La necesidad de fijar el pulso para que la foto quede nítida acaba siendo intolerable, así que un día me liberé y comencé a pulsar el disparador mientras la cámara se bamboleaba de todas las maneras posibles. Fotografiar una imagen sin pretender aprehenderla es un acto de despreocupada generosidad.

Para que una foto quede orgullosamente movida se necesita poca luz. Eso hace que la exposición sea más larga y la luz tenga más tiempo para recorrer el sensor y dejar su huella caprichosa. Por eso estas fotos quedan mejor si son nocturnas. Las luces de farolas, ventanas, semáforos y coches son la cooperativa de artistas que realizarán el trabajo creativo.

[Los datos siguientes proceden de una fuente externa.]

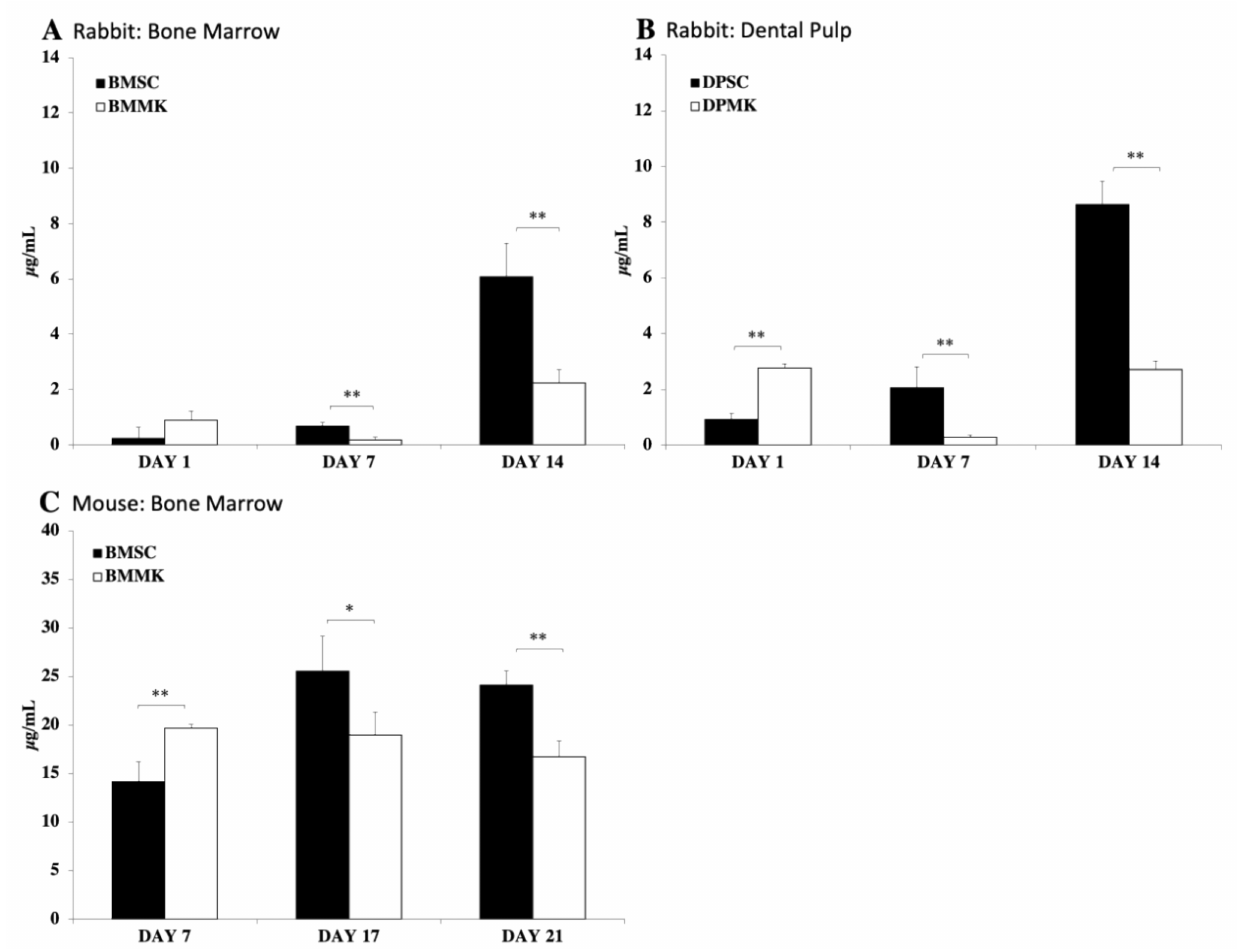
Figure 10. Calcium deposition of MSCs co-cultured with or without MKs. ( A ) shows control group of rabbit BMSCs (BMSCs) and experimental group of rabbit MKs co-culture with rabbit BMSCs (BMMK). ( B ) shows control group of rabbit DPSCs (DPSCs) and experimental group of rabbit MKs co-cultured with rabbit DPSCs (DPMK). ( C ) shows control group of mouse BMSCs (BMSCs) and experimental group of mouse MKs co-cultured with immortalized mouse BMSCs (BMMK). Figure 9A,B shows calcium deposition measured on days 1, 7, and 14, while Figure 9C shows calcium deposition measured on days 1, 17, and 21. Error bars reflect standard deviation of the mean. Significant difference between groups is indicated by error bars: * = p < 0.05 and ** = p < 0.01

Hice muchas fotos de este tipo. Los complejos arabescos son hipnóticos: los hay discontinuos, fruto de las luces de neón, y continuos, cuando la luz es incandescente. De colores, como las de los semáforos. Enfocados y desenfocados.

En esta foto iba circulando por un túnel en la autopista del Garraf. El movimiento del coche induce la perspectiva, y el pulso orgullosamente despreocupado se ocupa del trazo fino. La tonalidad clara de la parte inferior es el capó del coche, reflejando difuso la luz del alumbrado.

Me he pasado mucho tiempo contemplando los arabescos de esta foto, aliviado de no tener que encontrarles sentido.